Turning shift shorthand into a complete narrative note
Nurses spend roughly a third of a 12-hour shift on flowsheet documentation alone, and narrative notes routinely push charting 30-60 minutes past the end of shift. Most nurses already keep shorthand on a brain sheet during the shift — the slow part is reconstructing it into complete, defensible prose at 1930 when the next shift has already taken report.
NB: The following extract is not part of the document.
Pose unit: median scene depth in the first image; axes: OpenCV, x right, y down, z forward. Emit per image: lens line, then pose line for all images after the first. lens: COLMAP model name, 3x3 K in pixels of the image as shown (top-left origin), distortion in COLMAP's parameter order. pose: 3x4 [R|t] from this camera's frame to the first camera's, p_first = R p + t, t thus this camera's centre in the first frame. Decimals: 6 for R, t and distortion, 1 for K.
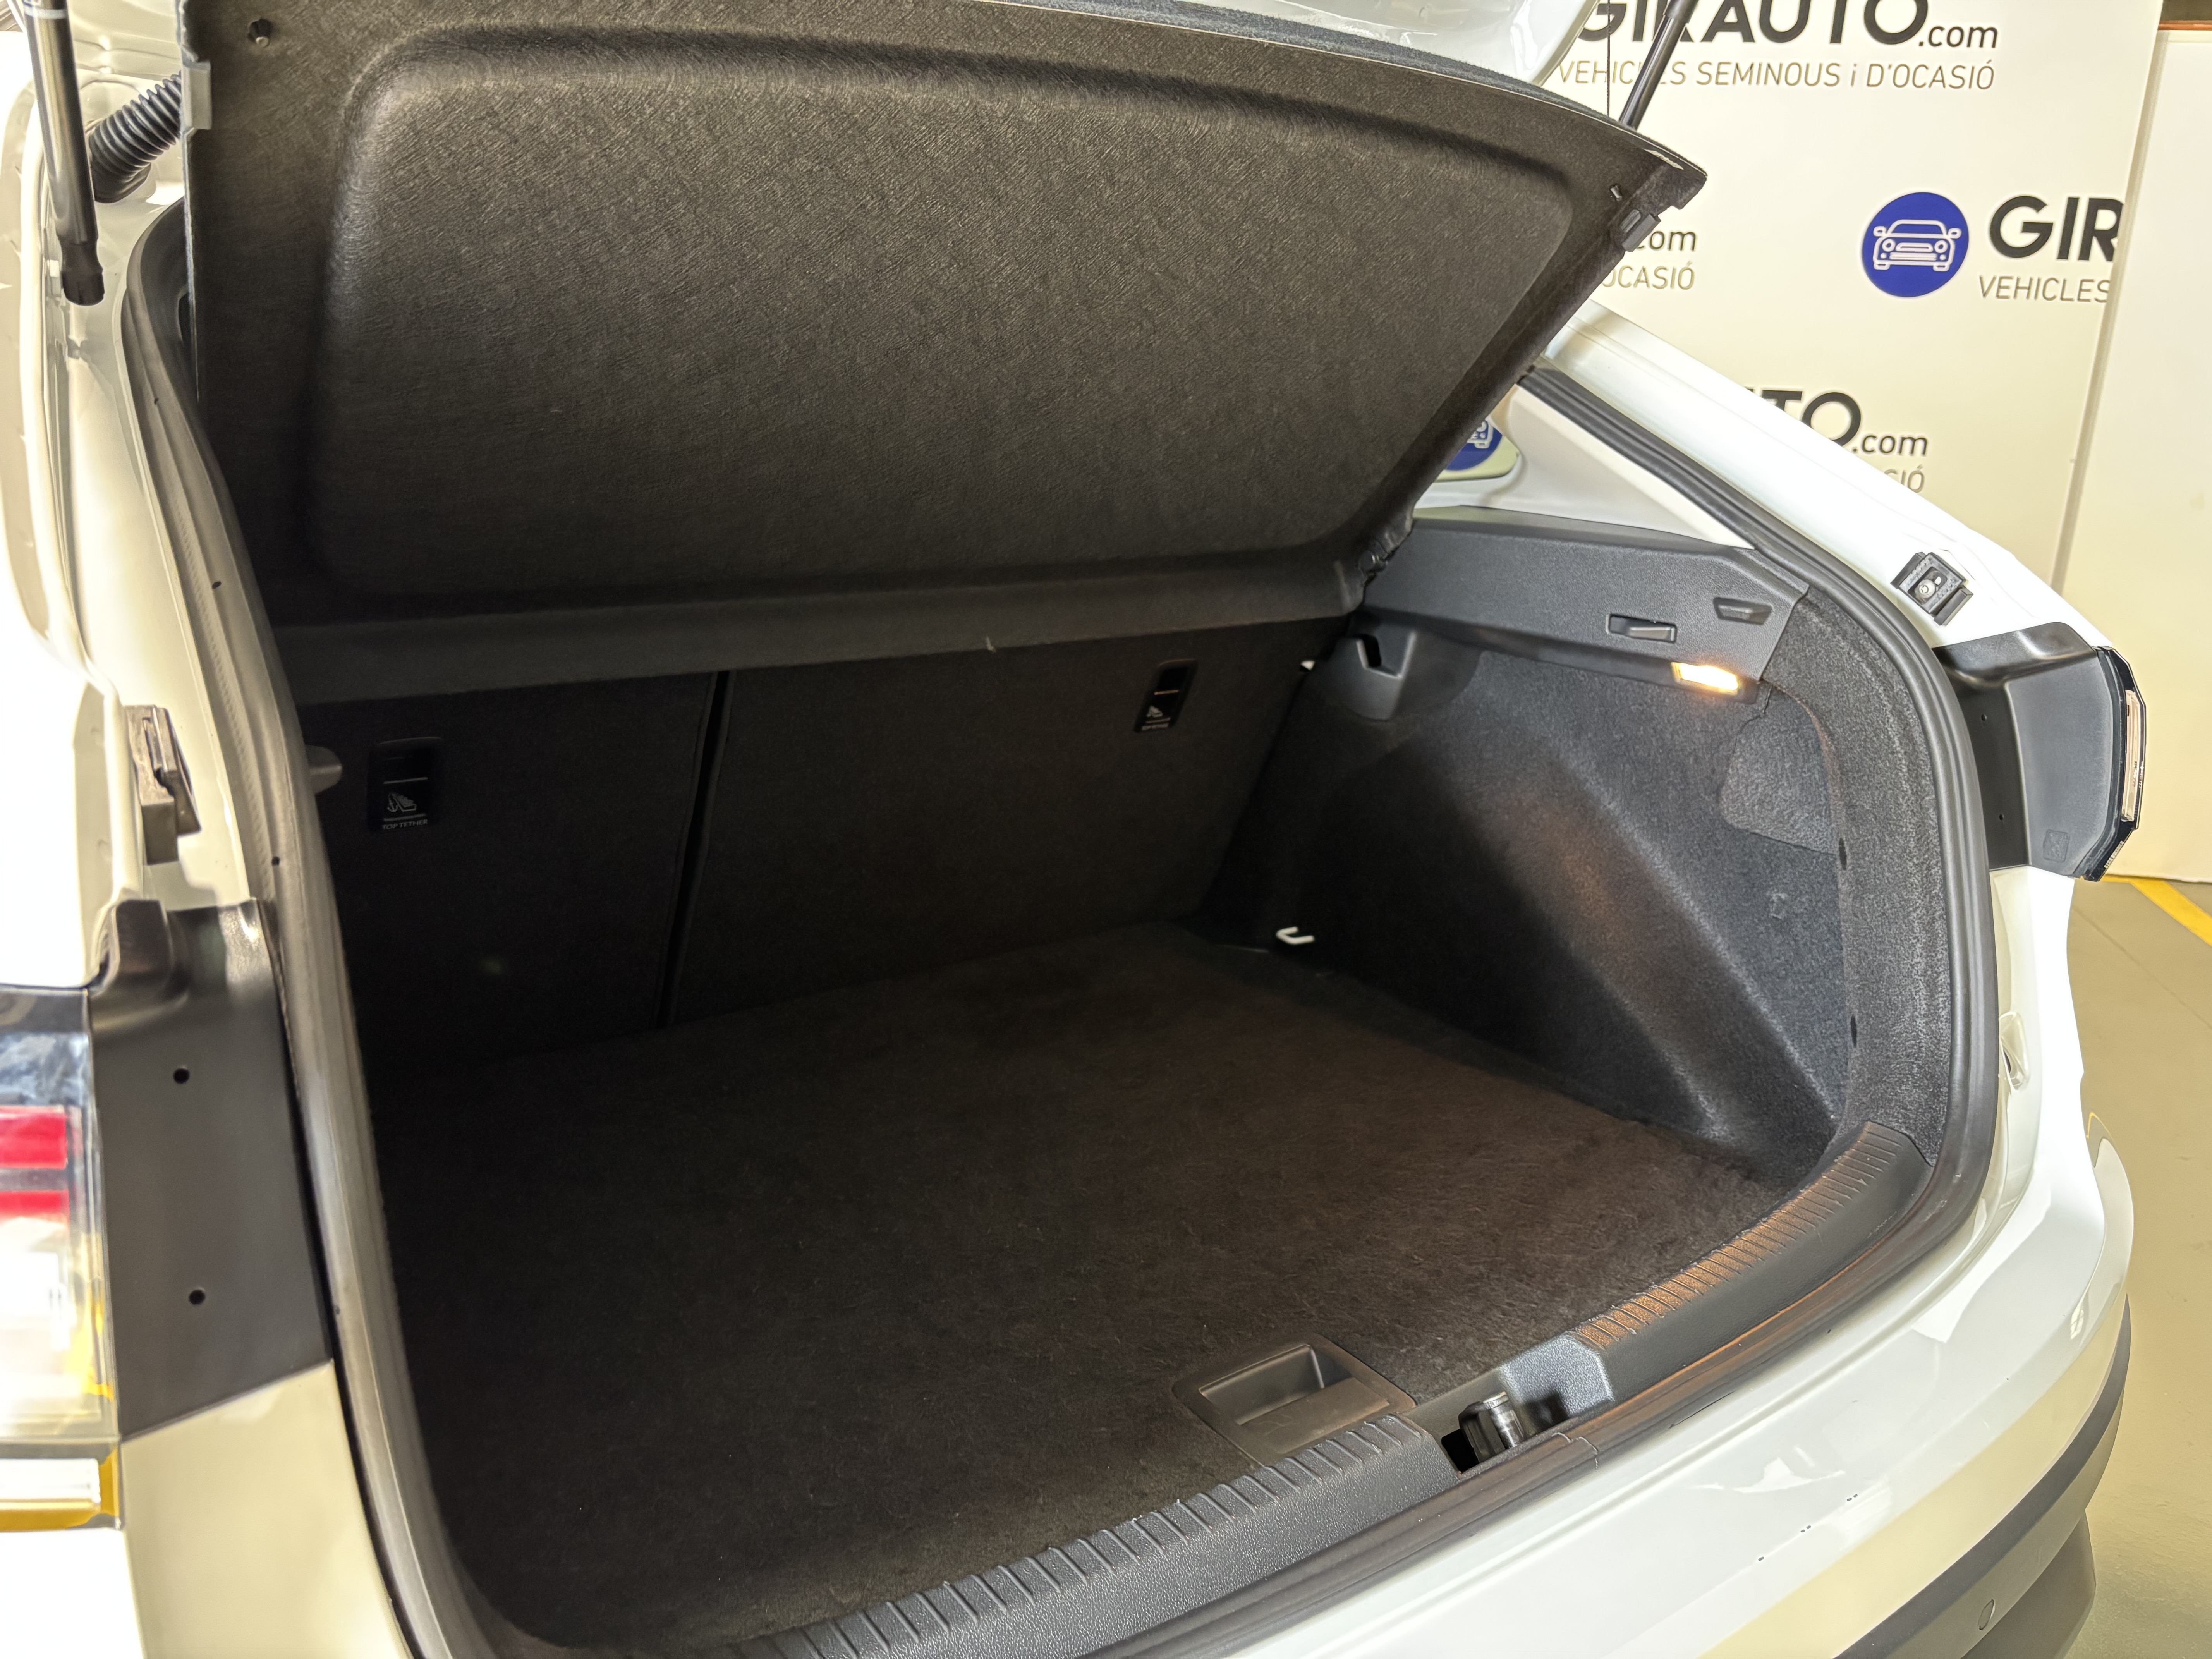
lens RADIAL K [[1704.6, 0, 1103.8], [0, 1704.6, 823.1], [0, 0, 1]] dist [0.042274, -0.039406]
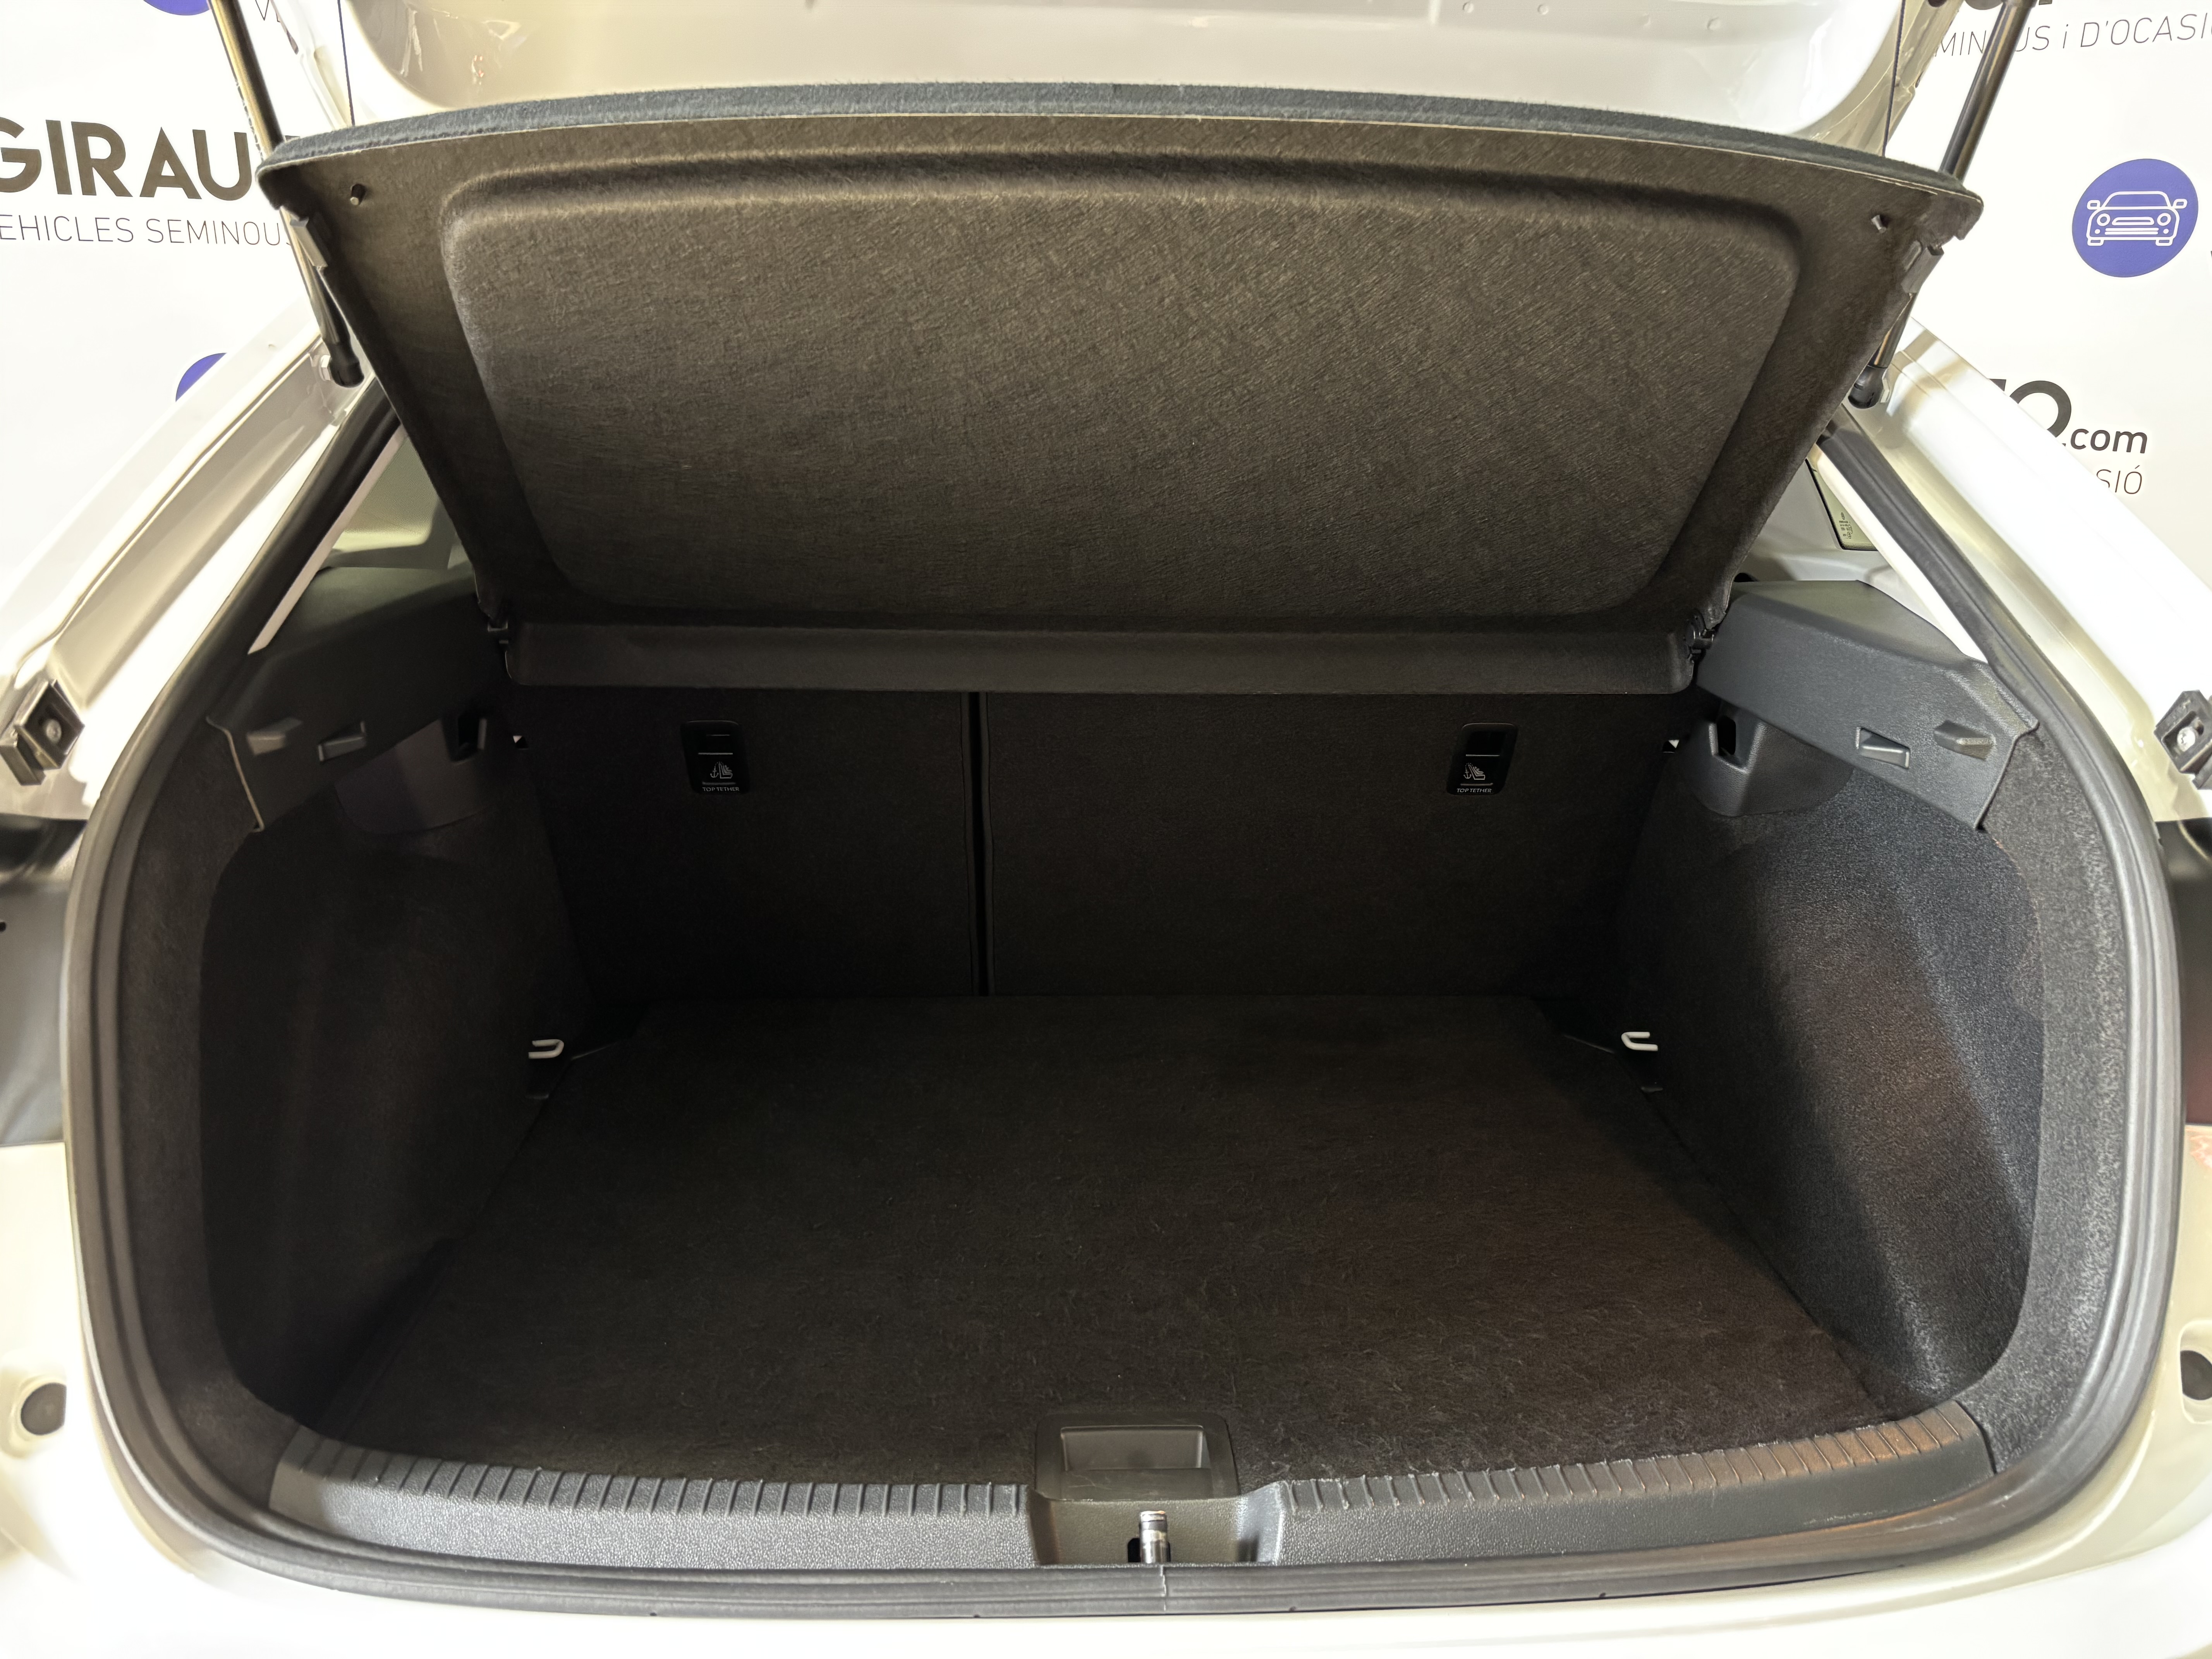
lens RADIAL K [[1704.6, 0, 1096.6], [0, 1704.6, 835.1], [0, 0, 1]] dist [0.042274, -0.039406]
pose [[0.833231, 0.142928, -0.534133, 0.452488], [-0.139088, 0.989130, 0.047708, -0.059444], [0.535145, 0.034540, 0.844053, 0.103192]]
You are an experienced {{unit_type}} nurse who writes clear, defensible narrative notes. Convert my shift shorthand into a complete narrative note ready to paste into the EHR. My shorthand (already de-identified — no names, room numbers, or dates of birth): {{shift_shorthand}} Format: - Chronological entries using only the times I gave you - Objective, factual, past tense — chart what was observed and done, not opinions - Standard nursing abbreviations are fine; expand anything ambiguous - Include assessments, interventions, patient response, and provider notifications exactly as I noted them Rules: - Use only what is in my shorthand. Never invent vital signs, times, medication doses, or assessment findings. Where a standard element is missing (pain reassessment after a PRN med, order read-back, safety checks), insert [VERIFY: element] so I can confirm before signing. - Quote the patient's own words for subjective complaints where I noted them. - No blame language about the patient, family, or other staff. - After the note, list anything a charge nurse or risk manager would expect for this kind of shift that is still missing.